Comparando atividades agrícolas
Sexta, 19 de Junho de 2015

Não é de hoje que os agricultores procuram por atividades que melhor rentabilidade traz a sua propriedade. Não é tarefa fácil escolher uma ou outra atividade, visto a diversidade de condições que as propriedades oferecem. Os técnicos e estudiosos apontam caminhos e procuram disponibilizar informações para balizar os agricultores na tomada de decisões. O conhecimento acadêmico de áreas diversas que versam diretamente sobre o setor rural é reunido numa grande área chamada de Ciências Agrárias. Contudo, nem sempre é suficiente ter domínio das Ciências Agrárias para ter sucesso nos empreendimentos rurais, pois somos cheios de subjetividades que muitas vezes sobrepõem-se aos preceitos técnicos e científicos. Por mais que uma situação seja evidente para o técnico nem sempre é para o produtor. O contrário também é verdadeiro.

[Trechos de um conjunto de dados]
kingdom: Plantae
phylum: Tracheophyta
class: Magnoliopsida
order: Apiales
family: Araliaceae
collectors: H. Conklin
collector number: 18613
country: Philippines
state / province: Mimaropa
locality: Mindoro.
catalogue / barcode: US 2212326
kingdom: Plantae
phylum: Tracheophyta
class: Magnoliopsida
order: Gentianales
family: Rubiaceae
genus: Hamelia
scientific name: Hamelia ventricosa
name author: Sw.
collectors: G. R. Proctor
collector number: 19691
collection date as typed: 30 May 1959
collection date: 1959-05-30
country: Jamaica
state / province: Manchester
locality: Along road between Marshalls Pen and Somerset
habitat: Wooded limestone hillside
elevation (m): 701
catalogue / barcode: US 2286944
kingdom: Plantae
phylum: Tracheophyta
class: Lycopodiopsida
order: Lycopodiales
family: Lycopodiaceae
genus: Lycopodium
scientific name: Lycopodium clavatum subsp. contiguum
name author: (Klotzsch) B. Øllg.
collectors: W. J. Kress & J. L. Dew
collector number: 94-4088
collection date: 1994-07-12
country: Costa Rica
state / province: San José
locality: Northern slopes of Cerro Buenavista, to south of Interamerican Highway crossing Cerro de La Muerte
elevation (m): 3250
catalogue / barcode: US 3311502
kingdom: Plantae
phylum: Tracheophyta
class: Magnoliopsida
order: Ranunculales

Objetivo da tarefa
Pode citar literalmente o trecho do texto sobre atividades agrícolas que começa em "Comparando atividades agrícolas" e termina em "também é verdadeiro."?

Sua solução
Comparando atividades agrícolas
Sexta, 19 de Junho de 2015

Não é de hoje que os agricultores procuram por atividades que melhor rentabilidade traz a sua propriedade. Não é tarefa fácil escolher uma ou outra atividade, visto a diversidade de condições que as propriedades oferecem. Os técnicos e estudiosos apontam caminhos e procuram disponibilizar informações para balizar os agricultores na tomada de decisões. O conhecimento acadêmico de áreas diversas que versam diretamente sobre o setor rural é reunido numa grande área chamada de Ciências Agrárias. Contudo, nem sempre é suficiente ter domínio das Ciências Agrárias para ter sucesso nos empreendimentos rurais, pois somos cheios de subjetividades que muitas vezes sobrepõem-se aos preceitos técnicos e científicos. Por mais que uma situação seja evidente para o técnico nem sempre é para o produtor. O contrário também é verdadeiro.